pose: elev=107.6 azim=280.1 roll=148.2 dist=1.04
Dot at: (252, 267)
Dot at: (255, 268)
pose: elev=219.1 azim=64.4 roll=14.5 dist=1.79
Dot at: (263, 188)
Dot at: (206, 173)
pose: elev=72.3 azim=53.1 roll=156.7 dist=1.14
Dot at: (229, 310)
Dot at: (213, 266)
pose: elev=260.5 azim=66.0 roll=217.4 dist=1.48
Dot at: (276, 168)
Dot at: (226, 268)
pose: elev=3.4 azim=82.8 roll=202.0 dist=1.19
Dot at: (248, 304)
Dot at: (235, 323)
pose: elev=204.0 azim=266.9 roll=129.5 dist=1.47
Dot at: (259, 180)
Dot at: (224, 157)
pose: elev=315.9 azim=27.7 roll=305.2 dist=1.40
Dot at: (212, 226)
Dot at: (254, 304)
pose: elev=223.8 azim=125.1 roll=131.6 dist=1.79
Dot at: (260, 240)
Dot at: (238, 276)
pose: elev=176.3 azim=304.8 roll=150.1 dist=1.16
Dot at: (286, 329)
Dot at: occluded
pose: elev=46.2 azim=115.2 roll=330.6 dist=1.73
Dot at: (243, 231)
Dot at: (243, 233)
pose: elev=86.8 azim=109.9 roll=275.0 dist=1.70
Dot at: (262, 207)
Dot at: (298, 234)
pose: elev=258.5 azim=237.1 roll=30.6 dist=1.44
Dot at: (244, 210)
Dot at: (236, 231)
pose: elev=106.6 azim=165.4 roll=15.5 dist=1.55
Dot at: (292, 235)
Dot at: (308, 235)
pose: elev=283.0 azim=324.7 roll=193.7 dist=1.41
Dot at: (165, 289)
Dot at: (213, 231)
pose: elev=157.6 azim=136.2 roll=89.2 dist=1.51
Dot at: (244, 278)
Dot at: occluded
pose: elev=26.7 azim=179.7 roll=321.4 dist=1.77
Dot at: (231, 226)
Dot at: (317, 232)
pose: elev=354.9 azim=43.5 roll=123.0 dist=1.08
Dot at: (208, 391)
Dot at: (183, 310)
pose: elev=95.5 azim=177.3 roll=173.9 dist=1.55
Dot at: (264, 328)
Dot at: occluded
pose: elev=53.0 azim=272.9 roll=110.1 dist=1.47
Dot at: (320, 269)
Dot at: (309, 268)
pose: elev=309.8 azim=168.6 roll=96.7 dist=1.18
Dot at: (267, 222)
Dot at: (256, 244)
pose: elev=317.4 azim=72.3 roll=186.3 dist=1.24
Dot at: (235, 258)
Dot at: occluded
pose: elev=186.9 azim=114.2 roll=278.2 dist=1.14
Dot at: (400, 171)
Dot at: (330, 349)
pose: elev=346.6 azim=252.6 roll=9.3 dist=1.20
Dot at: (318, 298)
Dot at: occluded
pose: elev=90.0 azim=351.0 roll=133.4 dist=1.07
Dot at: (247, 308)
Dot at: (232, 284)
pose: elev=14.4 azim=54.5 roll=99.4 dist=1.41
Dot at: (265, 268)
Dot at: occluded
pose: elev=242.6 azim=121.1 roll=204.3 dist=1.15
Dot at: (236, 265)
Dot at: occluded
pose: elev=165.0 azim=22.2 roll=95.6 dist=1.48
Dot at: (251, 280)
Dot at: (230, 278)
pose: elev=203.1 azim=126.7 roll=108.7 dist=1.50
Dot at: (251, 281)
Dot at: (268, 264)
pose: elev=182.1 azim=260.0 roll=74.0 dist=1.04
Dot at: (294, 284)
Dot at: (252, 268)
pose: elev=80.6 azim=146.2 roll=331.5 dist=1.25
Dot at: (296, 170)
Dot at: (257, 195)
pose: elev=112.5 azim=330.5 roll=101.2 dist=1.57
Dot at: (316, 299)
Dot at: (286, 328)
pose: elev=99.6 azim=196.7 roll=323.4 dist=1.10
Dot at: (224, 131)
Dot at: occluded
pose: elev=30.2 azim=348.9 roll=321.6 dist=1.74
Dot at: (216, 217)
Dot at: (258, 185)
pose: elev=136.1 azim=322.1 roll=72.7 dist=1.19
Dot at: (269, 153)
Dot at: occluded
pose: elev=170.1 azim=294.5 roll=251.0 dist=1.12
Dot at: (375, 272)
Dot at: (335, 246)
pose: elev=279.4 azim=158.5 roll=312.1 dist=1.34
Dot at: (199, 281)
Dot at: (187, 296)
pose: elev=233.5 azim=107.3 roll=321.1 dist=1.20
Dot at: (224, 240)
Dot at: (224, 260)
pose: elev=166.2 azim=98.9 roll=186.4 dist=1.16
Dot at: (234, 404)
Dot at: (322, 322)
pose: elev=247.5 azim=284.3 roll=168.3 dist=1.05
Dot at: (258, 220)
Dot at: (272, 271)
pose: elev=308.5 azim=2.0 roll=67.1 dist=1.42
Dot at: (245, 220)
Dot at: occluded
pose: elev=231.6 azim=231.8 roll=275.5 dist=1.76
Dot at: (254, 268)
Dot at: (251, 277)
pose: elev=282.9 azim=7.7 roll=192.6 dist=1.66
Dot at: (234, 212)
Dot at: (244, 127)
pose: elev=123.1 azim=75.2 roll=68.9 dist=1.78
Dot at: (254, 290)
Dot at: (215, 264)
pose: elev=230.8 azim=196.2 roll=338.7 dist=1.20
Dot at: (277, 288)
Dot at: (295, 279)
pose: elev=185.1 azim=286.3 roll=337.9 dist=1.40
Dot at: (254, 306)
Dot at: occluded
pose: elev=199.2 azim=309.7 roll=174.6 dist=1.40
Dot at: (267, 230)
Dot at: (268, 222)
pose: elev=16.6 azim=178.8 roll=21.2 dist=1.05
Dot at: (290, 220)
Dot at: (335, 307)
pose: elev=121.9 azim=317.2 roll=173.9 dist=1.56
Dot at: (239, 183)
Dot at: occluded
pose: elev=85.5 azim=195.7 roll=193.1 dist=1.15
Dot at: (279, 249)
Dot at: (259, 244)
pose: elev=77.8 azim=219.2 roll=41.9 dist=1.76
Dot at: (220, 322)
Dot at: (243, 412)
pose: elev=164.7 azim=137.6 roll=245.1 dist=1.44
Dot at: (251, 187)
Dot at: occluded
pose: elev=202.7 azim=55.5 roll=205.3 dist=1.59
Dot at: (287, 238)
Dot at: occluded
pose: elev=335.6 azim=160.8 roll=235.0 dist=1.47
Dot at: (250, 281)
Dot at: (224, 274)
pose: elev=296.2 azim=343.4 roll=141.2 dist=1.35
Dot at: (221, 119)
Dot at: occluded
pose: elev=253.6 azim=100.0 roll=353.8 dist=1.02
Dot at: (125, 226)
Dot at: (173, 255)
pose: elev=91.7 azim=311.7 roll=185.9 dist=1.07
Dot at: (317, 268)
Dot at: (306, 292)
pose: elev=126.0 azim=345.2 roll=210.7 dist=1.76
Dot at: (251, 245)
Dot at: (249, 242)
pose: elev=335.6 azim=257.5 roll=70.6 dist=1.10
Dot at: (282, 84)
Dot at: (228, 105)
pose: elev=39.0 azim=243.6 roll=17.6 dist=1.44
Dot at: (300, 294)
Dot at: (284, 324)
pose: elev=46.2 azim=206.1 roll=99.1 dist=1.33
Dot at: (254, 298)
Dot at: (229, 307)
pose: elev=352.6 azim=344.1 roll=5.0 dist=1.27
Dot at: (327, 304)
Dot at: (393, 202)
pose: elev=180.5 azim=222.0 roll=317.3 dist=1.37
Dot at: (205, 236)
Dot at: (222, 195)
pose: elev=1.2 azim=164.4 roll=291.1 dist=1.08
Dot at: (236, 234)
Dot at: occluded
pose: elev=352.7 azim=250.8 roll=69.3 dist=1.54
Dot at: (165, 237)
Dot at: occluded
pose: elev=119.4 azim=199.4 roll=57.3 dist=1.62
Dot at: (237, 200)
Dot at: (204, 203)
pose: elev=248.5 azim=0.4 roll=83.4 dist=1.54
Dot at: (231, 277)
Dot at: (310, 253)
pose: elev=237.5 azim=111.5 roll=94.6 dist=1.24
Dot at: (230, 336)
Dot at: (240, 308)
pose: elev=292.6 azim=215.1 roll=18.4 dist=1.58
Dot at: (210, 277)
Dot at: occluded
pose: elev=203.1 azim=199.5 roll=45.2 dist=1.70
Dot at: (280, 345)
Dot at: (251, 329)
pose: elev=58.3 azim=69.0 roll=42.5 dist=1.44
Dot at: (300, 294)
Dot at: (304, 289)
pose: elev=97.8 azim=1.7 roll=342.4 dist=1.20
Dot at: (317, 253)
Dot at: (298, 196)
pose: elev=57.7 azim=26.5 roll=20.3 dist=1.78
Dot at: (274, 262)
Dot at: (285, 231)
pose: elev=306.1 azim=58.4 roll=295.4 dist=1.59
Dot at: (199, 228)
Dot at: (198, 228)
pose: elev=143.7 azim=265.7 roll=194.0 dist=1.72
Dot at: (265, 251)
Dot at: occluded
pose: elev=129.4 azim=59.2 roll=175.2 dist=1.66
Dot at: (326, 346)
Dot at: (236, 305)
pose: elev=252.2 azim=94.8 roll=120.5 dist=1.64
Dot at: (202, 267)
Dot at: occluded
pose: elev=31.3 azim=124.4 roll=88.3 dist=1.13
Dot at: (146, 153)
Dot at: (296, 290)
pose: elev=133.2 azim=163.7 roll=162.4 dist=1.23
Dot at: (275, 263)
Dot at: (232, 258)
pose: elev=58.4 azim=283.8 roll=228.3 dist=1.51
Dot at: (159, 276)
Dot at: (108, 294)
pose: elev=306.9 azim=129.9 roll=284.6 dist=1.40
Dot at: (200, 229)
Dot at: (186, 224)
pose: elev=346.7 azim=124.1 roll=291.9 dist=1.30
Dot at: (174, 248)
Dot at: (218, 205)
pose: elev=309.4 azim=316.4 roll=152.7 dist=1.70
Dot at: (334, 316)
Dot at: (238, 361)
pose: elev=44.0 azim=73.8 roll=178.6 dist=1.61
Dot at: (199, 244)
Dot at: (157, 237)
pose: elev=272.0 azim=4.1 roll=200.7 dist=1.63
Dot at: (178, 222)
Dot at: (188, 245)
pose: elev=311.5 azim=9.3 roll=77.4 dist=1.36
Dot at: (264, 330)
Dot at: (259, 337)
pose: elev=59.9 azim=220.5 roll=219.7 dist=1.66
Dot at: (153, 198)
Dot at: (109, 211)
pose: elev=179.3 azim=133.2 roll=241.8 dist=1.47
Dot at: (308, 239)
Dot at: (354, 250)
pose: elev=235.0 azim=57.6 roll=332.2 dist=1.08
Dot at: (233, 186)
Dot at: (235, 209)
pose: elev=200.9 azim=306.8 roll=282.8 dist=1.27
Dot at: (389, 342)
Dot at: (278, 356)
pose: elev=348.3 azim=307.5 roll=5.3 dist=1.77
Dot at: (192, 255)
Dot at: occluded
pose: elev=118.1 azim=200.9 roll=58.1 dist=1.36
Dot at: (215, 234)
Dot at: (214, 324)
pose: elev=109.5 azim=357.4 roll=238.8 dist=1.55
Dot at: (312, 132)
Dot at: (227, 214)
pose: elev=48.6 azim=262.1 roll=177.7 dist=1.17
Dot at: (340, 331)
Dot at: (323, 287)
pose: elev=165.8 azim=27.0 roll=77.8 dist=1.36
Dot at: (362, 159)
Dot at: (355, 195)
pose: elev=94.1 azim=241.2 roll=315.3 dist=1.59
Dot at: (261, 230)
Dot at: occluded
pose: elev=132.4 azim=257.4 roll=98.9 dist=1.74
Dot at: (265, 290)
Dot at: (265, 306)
──────────────────────────────
Reproduce verbatim the items from the line with "pose: elev=203.1 azim=126.7" up to and including the line with "Dot at: (257, 195)".

pose: elev=203.1 azim=126.7 roll=108.7 dist=1.50
Dot at: (251, 281)
Dot at: (268, 264)
pose: elev=182.1 azim=260.0 roll=74.0 dist=1.04
Dot at: (294, 284)
Dot at: (252, 268)
pose: elev=80.6 azim=146.2 roll=331.5 dist=1.25
Dot at: (296, 170)
Dot at: (257, 195)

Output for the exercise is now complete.